Investing.com -- Swiss chocolate maker Chocoladefabriken Lindt & Spruengli AG Part (SIX:LISP) posted a slightly better-than-expected full-year operating profit on Tuesday, sending its shares around 6% in European trading.
"Tight cost control, efficiency gains, process optimization and price increases offsetting higher cocoa costs contributed to the increased profitability," the chocolate maker said in a statement.
Cocoa prices in London are hovering around £6,908 ($8,734.5) per metric ton, with analysts warning that the industry faces a challenging 2025 due to the soaring cost of raw materials. This is expected to drive further price increases in the double-digit percentage range.
"Lindt continues to navigate this unprecedented cocoa bean price environment unabated, breaking record after record," Vontobel analyst Jean-Philippe Bertschy noted.
The company reported 2024 earnings before interest and taxes (EBIT) of 884 million Swiss francs ($987 million), slightly surpassing the 880 million francs consensus compiled by LSEG.
Lindt posted a full-year EBIT margin of 16.2%, up 54 basis points year-over-year. This exceeded its guidance of "at least 16.0%" and topped the Visible Alpha consensus of 16.1%.
Analysts said the stand-out performance was the free cash flow (FCF), which Lindt reported at 635 million francs, up 33% year and implying a FCF margin of 11.6%.
“This was boosted by a very working capital performance,” Barclays (LON:BARC) analysts said.
“Higher cocoa prices are driving premiumisation which is good news for Lindt’s portfolio.

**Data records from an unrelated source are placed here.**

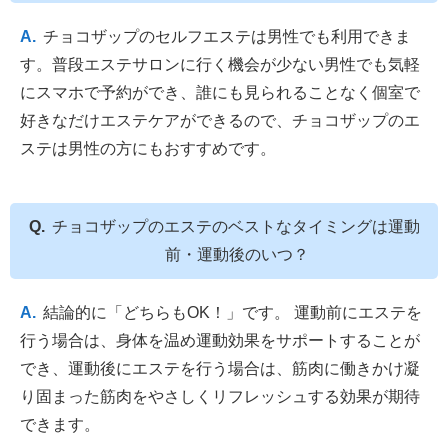
チョコザップのセルフエステは男性でも利用できま
す。普段エステサロンに行く機会が少ない男性でも気軽
にスマホで予約ができ、誰にも見られることなく個室で
好きなだけエステケアができるので、チョコザップのエ
ステは男性の方にもおすすめです。
チョコザップのエステのベストなタイミングは運動
前・運動後のいつ？
結論的に「どちらもOK！」です。 運動前にエステを
行う場合は、身体を温め運動効果をサポートすることが
でき、運動後にエステを行う場合は、筋肉に働きかけ凝
り固まった筋肉をやさしくリフレッシュする効果が期待
できます。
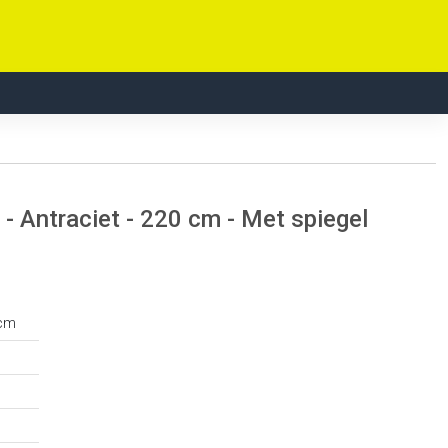
- Antraciet - 220 cm - Met spiegel
 cm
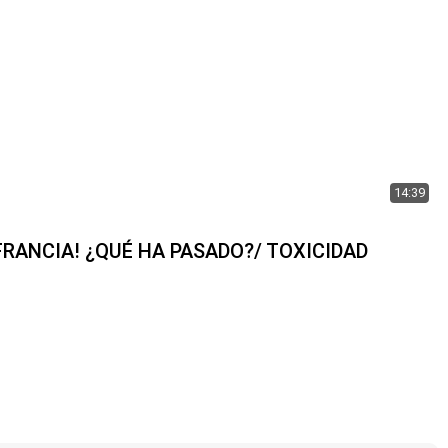
14:39
 FRANCIA! ¿QUÉ HA PASADO?/ TOXICIDAD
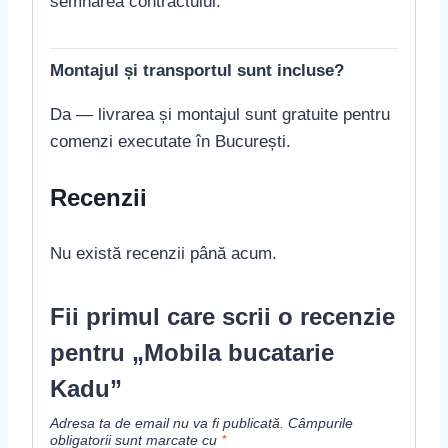
semnarea contractului.
Montajul și transportul sunt incluse?
Da — livrarea și montajul sunt gratuite pentru
comenzi executate în București.
Recenzii
Nu există recenzii până acum.
Fii primul care scrii o recenzie
pentru „Mobila bucatarie
Kadu”
Adresa ta de email nu va fi publicată.
Câmpurile
obligatorii sunt marcate cu
*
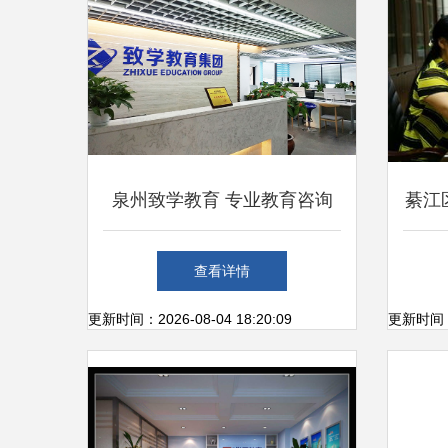
泉州致学教育 专业教育咨询
綦江
服务的领航者
庭教
查看详情
更新时间：2026-08-04 18:20:09
更新时间：20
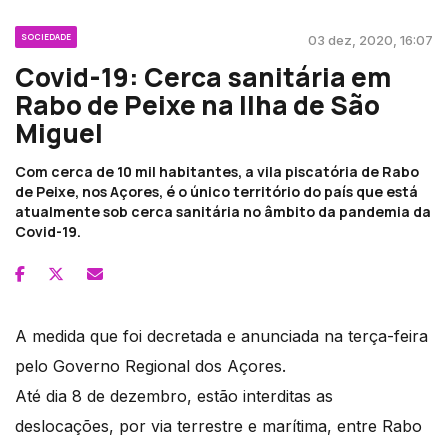
SOCIEDADE
03 dez, 2020, 16:07
Covid-19: Cerca sanitária em
Rabo de Peixe na Ilha de São
Miguel
Com cerca de 10 mil habitantes, a vila piscatória de Rabo
de Peixe, nos Açores, é o único território do país que está
atualmente sob cerca sanitária no âmbito da pandemia da
Covid-19.
A medida que foi decretada e anunciada na terça-feira
pelo Governo Regional dos Açores.
Até dia 8 de dezembro, estão interditas as
deslocações, por via terrestre e marítima, entre Rabo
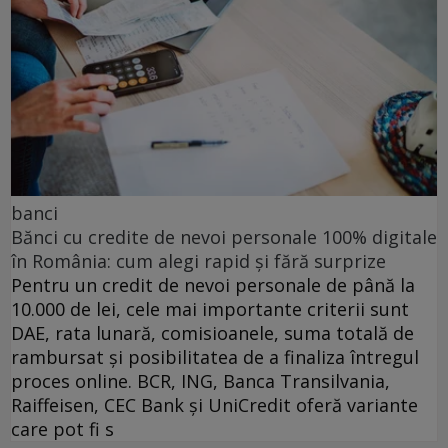
banci
Bănci cu credite de nevoi personale 100% digitale
în România: cum alegi rapid și fără surprize
Pentru un credit de nevoi personale de până la
10.000 de lei, cele mai importante criterii sunt
DAE, rata lunară, comisioanele, suma totală de
rambursat și posibilitatea de a finaliza întregul
proces online. BCR, ING, Banca Transilvania,
Raiffeisen, CEC Bank și UniCredit oferă variante
care pot fi s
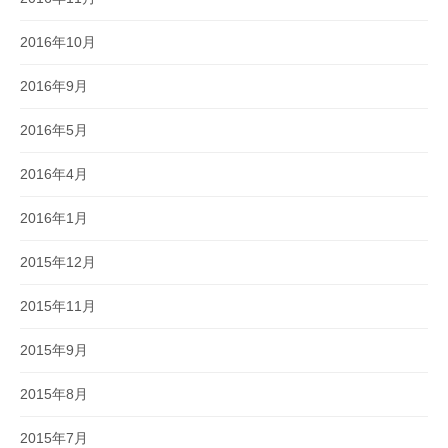
2016年10月
2016年9月
2016年5月
2016年4月
2016年1月
2015年12月
2015年11月
2015年9月
2015年8月
2015年7月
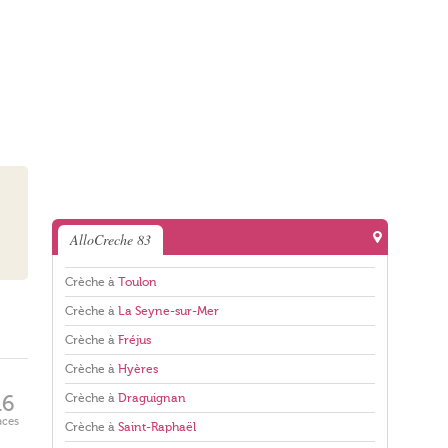
AlloCreche 83
Crèche à
Toulon
Crèche à
La Seyne-sur-Mer
Crèche à
Fréjus
Crèche à
Hyères
Crèche à
Draguignan
16
aces
Crèche à
Saint-Raphaël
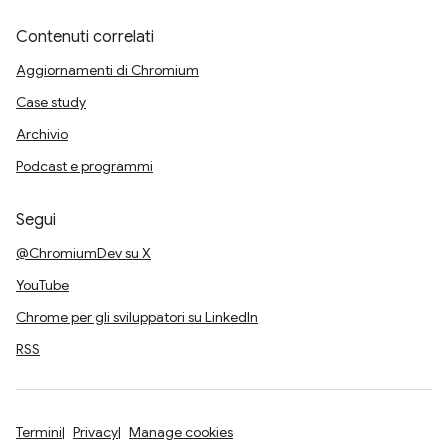
Contenuti correlati
Aggiornamenti di Chromium
Case study
Archivio
Podcast e programmi
Segui
@ChromiumDev su X
YouTube
Chrome per gli sviluppatori su LinkedIn
RSS
Termini
Privacy
Manage cookies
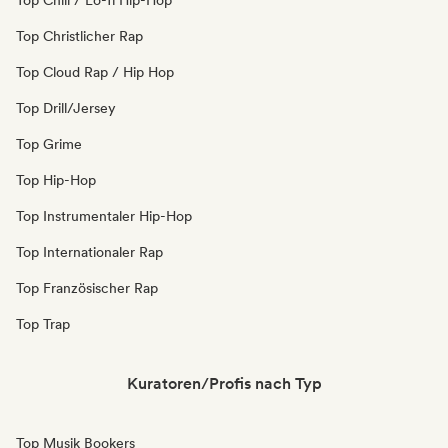
Top Chill / Lo-fi Hip-Hop
Top Christlicher Rap
Top Cloud Rap / Hip Hop
Top Drill/Jersey
Top Grime
Top Hip-Hop
Top Instrumentaler Hip-Hop
Top Internationaler Rap
Top Französischer Rap
Top Trap
Kuratoren/Profis nach Typ
Top Musik Bookers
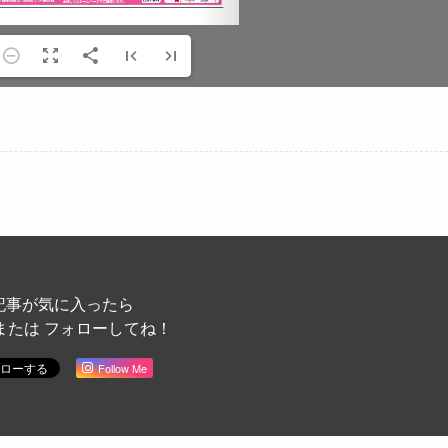
記事が気に入ったら
または フォローしてね！
Follow Me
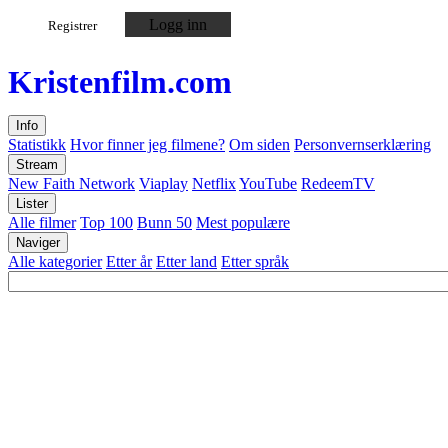
Logg inn
Registrer
Kristen
film
.com
Info
Statistikk
Hvor finner jeg filmene?
Om siden
Personvernserklæring
Stream
New Faith Network
Viaplay
Netflix
YouTube
RedeemTV
Lister
Alle filmer
Top 100
Bunn 50
Mest populære
Naviger
Alle kategorier
Etter år
Etter land
Etter språk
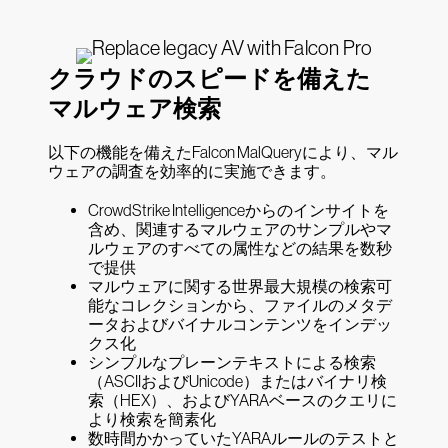
クラウドのスピードを備えた
マルウェア検索
以下の機能を備えたFalcon MalQueryにより、マル
ウェアの調査を効率的に実施できます。
CrowdStrike Intelligenceからのインサイトを
含め、関連するマルウェアのサンプルやマ
ルウェアのすべての属性などの結果を数秒
で提供
マルウェアに関する世界最大規模の検索可
能なコレクションから、ファイルのメタデ
ータおよびバイナルコンテンツをインデッ
クス化
シンプルなプレーンテキストによる検索
（ASCIIおよびUnicode）またはバイナリ検
索（HEX）、およびYARAベースのクエリに
より検索を簡素化
数時間かかっていたYARAルールのテストと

We continue to believe Lindt is the safe haven in the space,” they noted.
Lindt’s second-half profitability was also stronger than expected, with EBIT margins slightly ahead of forecasts and EBIT coming in 7 million Swiss francs, or 1%, above consensus.
The positive surprise was driven entirely by Europe, which exceeded expectations by 5%, while the US and the rest of the world disappointed.
“With long-term growth likely to need to come beyond Europe this is not exactly the shape of the beat that we’d like to see, nevertheless the resilience of the EU business continues to astound,” Bernstein analysts commented.
Looking ahead, Lindt, known for its signature chocolate Easter bunnies, reaffirmed its January forecast of 7% to 9% sales growth for 2025 and signaled further price hikes this year.
It expects an operating margin improvement of 20-40 basis points, implying a range of 16.4-16.6%, above the 16.3% consensus.
The company also reiterated its mid-to-long-term targets of 6-8% organic sales growth and annual margin expansion of 20-40 bps.
Moreover, Lindt announced plans to propose a dividend of 1,500 Swiss francs per share, in line with LSEG estimates.